What is being asked
With the pictures left out, write every entry down exactly.

Material shown Start Marker

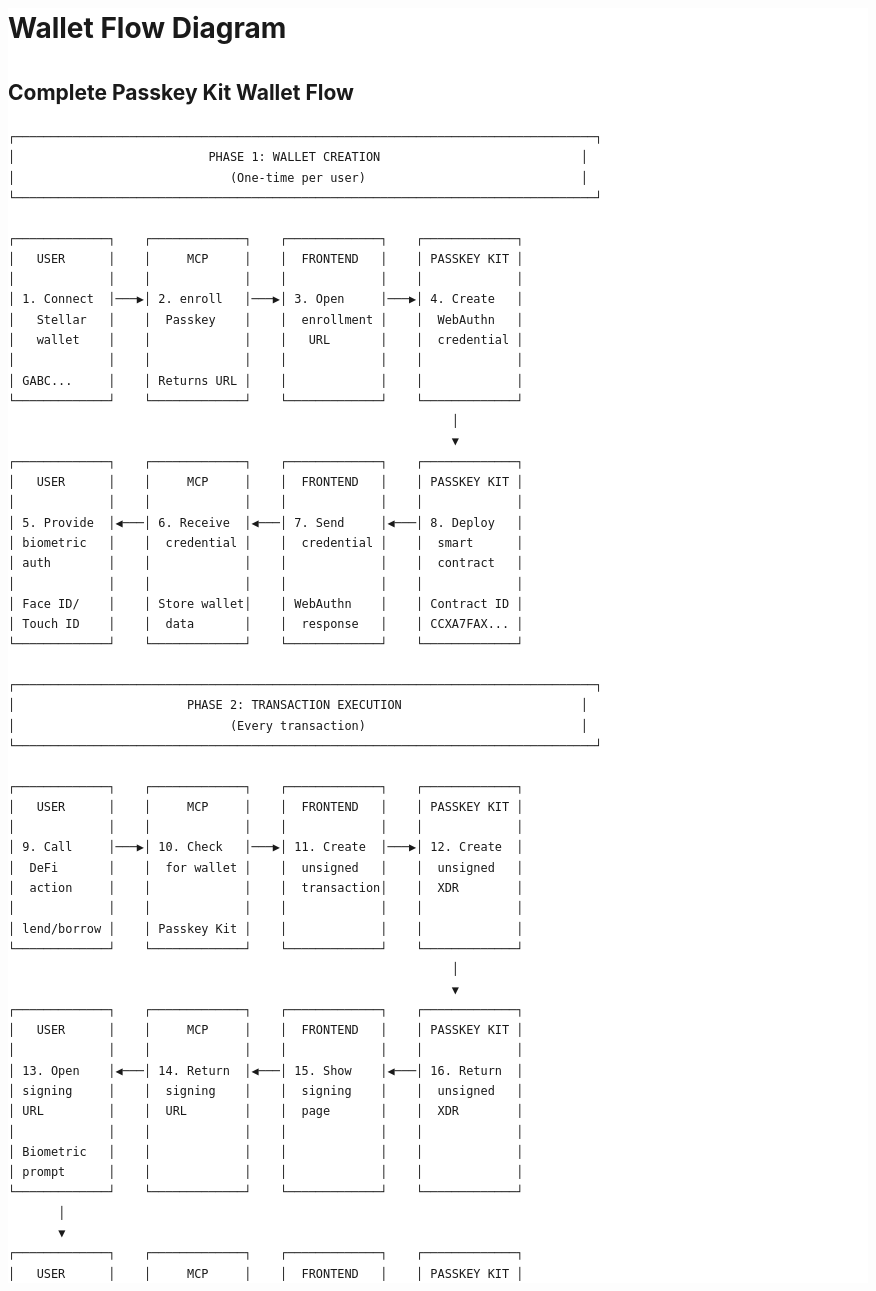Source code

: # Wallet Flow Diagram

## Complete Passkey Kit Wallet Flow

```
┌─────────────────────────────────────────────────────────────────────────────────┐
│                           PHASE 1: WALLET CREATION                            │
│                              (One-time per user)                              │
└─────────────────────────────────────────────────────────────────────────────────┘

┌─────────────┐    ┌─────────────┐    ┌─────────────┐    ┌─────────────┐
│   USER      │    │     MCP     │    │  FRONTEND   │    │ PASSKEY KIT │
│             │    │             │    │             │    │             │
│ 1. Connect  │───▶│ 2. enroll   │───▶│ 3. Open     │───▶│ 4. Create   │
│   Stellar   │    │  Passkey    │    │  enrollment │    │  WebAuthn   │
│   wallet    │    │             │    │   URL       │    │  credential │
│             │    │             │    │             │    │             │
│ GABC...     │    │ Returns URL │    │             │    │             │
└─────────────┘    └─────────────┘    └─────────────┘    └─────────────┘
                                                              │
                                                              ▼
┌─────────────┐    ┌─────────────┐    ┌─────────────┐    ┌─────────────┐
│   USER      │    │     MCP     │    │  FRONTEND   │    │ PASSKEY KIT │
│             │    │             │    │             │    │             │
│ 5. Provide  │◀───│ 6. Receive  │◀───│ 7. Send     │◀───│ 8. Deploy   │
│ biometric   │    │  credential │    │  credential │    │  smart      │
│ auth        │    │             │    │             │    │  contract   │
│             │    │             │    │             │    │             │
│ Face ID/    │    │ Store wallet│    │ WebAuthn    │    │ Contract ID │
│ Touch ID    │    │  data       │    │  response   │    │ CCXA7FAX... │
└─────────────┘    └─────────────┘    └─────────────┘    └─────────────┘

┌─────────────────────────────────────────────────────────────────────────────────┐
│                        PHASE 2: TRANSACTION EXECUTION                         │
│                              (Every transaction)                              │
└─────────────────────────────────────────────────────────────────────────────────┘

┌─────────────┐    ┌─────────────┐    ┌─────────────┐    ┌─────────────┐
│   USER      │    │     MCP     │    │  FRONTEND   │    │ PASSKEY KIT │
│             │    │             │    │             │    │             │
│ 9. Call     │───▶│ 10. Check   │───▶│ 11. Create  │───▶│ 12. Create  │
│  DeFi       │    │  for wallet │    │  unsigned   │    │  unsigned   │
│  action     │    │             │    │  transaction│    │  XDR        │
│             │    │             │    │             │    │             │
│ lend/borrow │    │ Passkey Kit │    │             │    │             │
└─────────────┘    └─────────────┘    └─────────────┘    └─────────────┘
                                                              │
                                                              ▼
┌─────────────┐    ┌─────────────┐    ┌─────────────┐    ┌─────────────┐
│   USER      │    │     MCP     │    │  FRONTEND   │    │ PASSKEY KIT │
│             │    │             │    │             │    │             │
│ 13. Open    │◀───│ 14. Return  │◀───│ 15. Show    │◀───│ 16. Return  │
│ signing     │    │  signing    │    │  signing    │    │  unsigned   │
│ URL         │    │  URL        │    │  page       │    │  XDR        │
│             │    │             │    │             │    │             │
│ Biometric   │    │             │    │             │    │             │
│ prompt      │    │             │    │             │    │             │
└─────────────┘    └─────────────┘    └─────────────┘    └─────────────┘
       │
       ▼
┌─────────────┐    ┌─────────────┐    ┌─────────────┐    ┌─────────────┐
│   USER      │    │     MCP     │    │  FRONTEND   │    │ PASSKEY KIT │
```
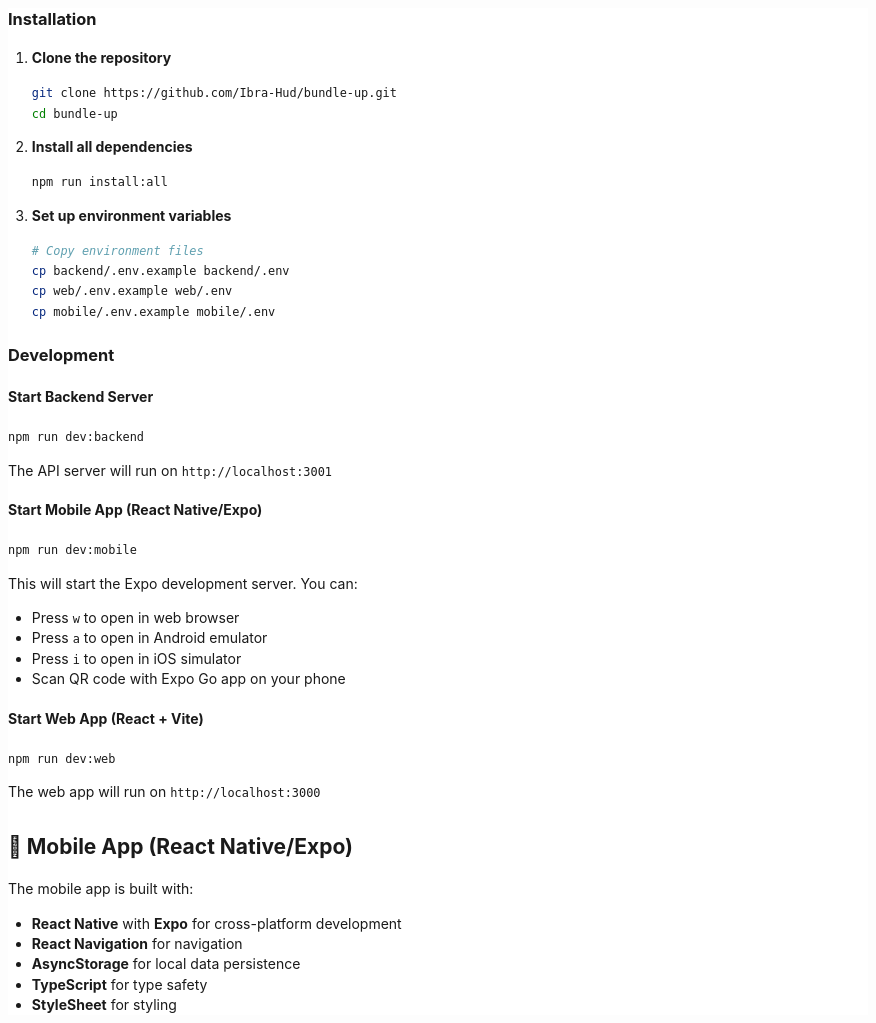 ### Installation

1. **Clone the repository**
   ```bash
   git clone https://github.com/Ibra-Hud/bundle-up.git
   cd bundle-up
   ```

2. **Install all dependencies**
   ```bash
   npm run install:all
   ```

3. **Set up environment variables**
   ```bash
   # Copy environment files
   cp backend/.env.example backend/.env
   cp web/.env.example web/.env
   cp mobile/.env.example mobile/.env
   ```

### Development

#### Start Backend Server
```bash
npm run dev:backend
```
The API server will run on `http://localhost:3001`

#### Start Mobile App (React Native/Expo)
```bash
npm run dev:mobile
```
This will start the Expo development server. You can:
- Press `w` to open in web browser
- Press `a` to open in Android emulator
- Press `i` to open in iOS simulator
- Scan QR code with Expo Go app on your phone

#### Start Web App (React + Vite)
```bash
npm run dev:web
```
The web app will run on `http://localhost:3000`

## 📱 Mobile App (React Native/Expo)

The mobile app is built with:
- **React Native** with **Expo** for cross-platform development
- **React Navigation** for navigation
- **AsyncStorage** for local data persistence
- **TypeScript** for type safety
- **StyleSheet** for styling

Material shown End Marker

Completed task
Source code

: # Wallet Flow Diagram

## Complete Passkey Kit Wallet Flow

```
┌─────────────────────────────────────────────────────────────────────────────────┐
│                           PHASE 1: WALLET CREATION                            │
│                              (One-time per user)                              │
└─────────────────────────────────────────────────────────────────────────────────┘

┌─────────────┐    ┌─────────────┐    ┌─────────────┐    ┌─────────────┐
│   USER      │    │     MCP     │    │  FRONTEND   │    │ PASSKEY KIT │
│             │    │             │    │             │    │             │
│ 1. Connect  │───▶│ 2. enroll   │───▶│ 3. Open     │───▶│ 4. Create   │
│   Stellar   │    │  Passkey    │    │  enrollment │    │  WebAuthn   │
│   wallet    │    │             │    │   URL       │    │  credential │
│             │    │             │    │             │    │             │
│ GABC...     │    │ Returns URL │    │             │    │             │
└─────────────┘    └─────────────┘    └─────────────┘    └─────────────┘
                                                              │
                                                              ▼
┌─────────────┐    ┌─────────────┐    ┌─────────────┐    ┌─────────────┐
│   USER      │    │     MCP     │    │  FRONTEND   │    │ PASSKEY KIT │
│             │    │             │    │             │    │             │
│ 5. Provide  │◀───│ 6. Receive  │◀───│ 7. Send     │◀───│ 8. Deploy   │
│ biometric   │    │  credential │    │  credential │    │  smart      │
│ auth        │    │             │    │             │    │  contract   │
│             │    │             │    │             │    │             │
│ Face ID/    │    │ Store wallet│    │ WebAuthn    │    │ Contract ID │
│ Touch ID    │    │  data       │    │  response   │    │ CCXA7FAX... │
└─────────────┘    └─────────────┘    └─────────────┘    └─────────────┘

┌─────────────────────────────────────────────────────────────────────────────────┐
│                        PHASE 2: TRANSACTION EXECUTION                         │
│                              (Every transaction)                              │
└─────────────────────────────────────────────────────────────────────────────────┘

┌─────────────┐    ┌─────────────┐    ┌─────────────┐    ┌─────────────┐
│   USER      │    │     MCP     │    │  FRONTEND   │    │ PASSKEY KIT │
│             │    │             │    │             │    │             │
│ 9. Call     │───▶│ 10. Check   │───▶│ 11. Create  │───▶│ 12. Create  │
│  DeFi       │    │  for wallet │    │  unsigned   │    │  unsigned   │
│  action     │    │             │    │  transaction│    │  XDR        │
│             │    │             │    │             │    │             │
│ lend/borrow │    │ Passkey Kit │    │             │    │             │
└─────────────┘    └─────────────┘    └─────────────┘    └─────────────┘
                                                              │
                                                              ▼
┌─────────────┐    ┌─────────────┐    ┌─────────────┐    ┌─────────────┐
│   USER      │    │     MCP     │    │  FRONTEND   │    │ PASSKEY KIT │
│             │    │             │    │             │    │             │
│ 13. Open    │◀───│ 14. Return  │◀───│ 15. Show    │◀───│ 16. Return  │
│ signing     │    │  signing    │    │  signing    │    │  unsigned   │
│ URL         │    │  URL        │    │  page       │    │  XDR        │
│             │    │             │    │             │    │             │
│ Biometric   │    │             │    │             │    │             │
│ prompt      │    │             │    │             │    │             │
└─────────────┘    └─────────────┘    └─────────────┘    └─────────────┘
       │
       ▼
┌─────────────┐    ┌─────────────┐    ┌─────────────┐    ┌─────────────┐
│   USER      │    │     MCP     │    │  FRONTEND   │    │ PASSKEY KIT │
```
 ### Installation

1. **Clone the repository**
   ```bash
   git clone https://github.com/Ibra-Hud/bundle-up.git
   cd bundle-up
   ```

2. **Install all dependencies**
   ```bash
   npm run install:all
   ```

3. **Set up environment variables**
   ```bash
   # Copy environment files
   cp backend/.env.example backend/.env
   cp web/.env.example web/.env
   cp mobile/.env.example mobile/.env
   ```

### Development

#### Start Backend Server
```bash
npm run dev:backend
```
The API server will run on `http://localhost:3001`

#### Start Mobile App (React Native/Expo)
```bash
npm run dev:mobile
```
This will start the Expo development server. You can:
- Press `w` to open in web browser
- Press `a` to open in Android emulator
- Press `i` to open in iOS simulator
- Scan QR code with Expo Go app on your phone

#### Start Web App (React + Vite)
```bash
npm run dev:web
```
The web app will run on `http://localhost:3000`

## 📱 Mobile App (React Native/Expo)

The mobile app is built with:
- **React Native** with **Expo** for cross-platform development
- **React Navigation** for navigation
- **AsyncStorage** for local data persistence
- **TypeScript** for type safety
- **StyleSheet** for styling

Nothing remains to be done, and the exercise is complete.